• Texte cité
══════
Temps des sucres: chimistes et mathématiciens s’invitent à l’érablière

Crédit : Amélie Philibert | Université de Montréal
Crédit : Amélie Philibert | Université de Montréal
En collaboration avec les Producteurs et productrices acéricoles du Québec, des scientifiques de l’UdeM ont créé un test rapide pour analyser la qualité de la sève d’érable.

Le Québec est un chef de file dans la production de sirop d’érable et son «or blond» est reconnu mondialement pour sa qualité. Dans le but de maintenir ce standard, les Producteurs et productrices acéricoles du Québec (PPAQ) ont fait appel à des scientifiques de l’Université de Montréal pour créer un test portatif permettant de prédire la qualité du sirop à partir de la sève récoltée.

Surnommée «test COLORI», la nouvelle méthode mise au point par des chimistes et des mathématiciens de l’UdeM a été validée scientifiquement; les résultats sont parus aujourd’hui dans la revue ACS Food Science & Technology. En novembre dernier, le test s’est vu décerner le prix Innovation 2022 RSRI par l’Association pour le développement de la recherche et de l’innovation du Québec.

«Grâce au soutien du Consortium de recherche et innovations en bioprocédés industriels au Québec [CRIBIQ], nous avons pu concevoir le test COLORI, le breveter et en produire les premiers 250 exemplaires. Ces tests ont d’ailleurs déjà tous trouvé preneurs auprès des producteurs acéricoles participants», a déclaré Jean-François Masson, professeur de chimie à l’UdeM et coauteur principal de l’article scientifique.

Une nanotechnologie simple et rapide

Kit de test COLORI, la nouvelle méthode mise au point par des chimistes et des mathématiciens de l’UdeM pour prédire la qualité du sirop à partir de la sève récoltée.
══════
• Liste des tâches
1. Recopiez mot pour mot le passage de l'article sur le test COLORI qui va de « Temps des sucres: chimistes » jusqu'à « la sève d’érable. ».
2. Reprenez l'article sur le test COLORI à partir de l'endroit où il s'arrête et poursuivez-le.

• Section des données
══════
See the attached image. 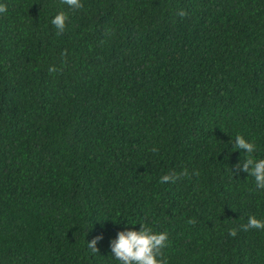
══════
• Résultats finaux
1.
Temps des sucres: chimistes et mathématiciens s’invitent à l’érablière

Crédit : Amélie Philibert | Université de Montréal
Crédit : Amélie Philibert | Université de Montréal
En collaboration avec les Producteurs et productrices acéricoles du Québec, des scientifiques de l’UdeM ont créé un test rapide pour analyser la qualité de la sève d’érable.

2.
Le test COLORI appartient à la famille des nanotechnologies et son utilisation est facile et rapide. Dans un petit tube se trouve une solution de nanoparticules d’or à laquelle on ajoute quelques gouttes de sève. Les acides aminés et les amines qui réagissent à certaines altérations du goût du sirop d’érable viennent se lier aux nanoparticules d’or, provoquant ainsi leur agrégation et modifiant l’interaction de la lumière avec la solution: cela fait donc passer la solution du rouge au bleu - un changement qui peut être observé à l’oeil nu en quelques minutes.

Le principal avantage de ce test est qu’on l’utilise directement à l’érablière, où l’on interprète aussitôt les résultats pour réagir rapidement. Cette méthode extrêmement sensible, d’où son haut taux d’efficacité, fournit des informations fiables en temps réel sur les propriétés de la sève récoltée, qui indiquent la probabilité de produire du sirop d’érable de qualité.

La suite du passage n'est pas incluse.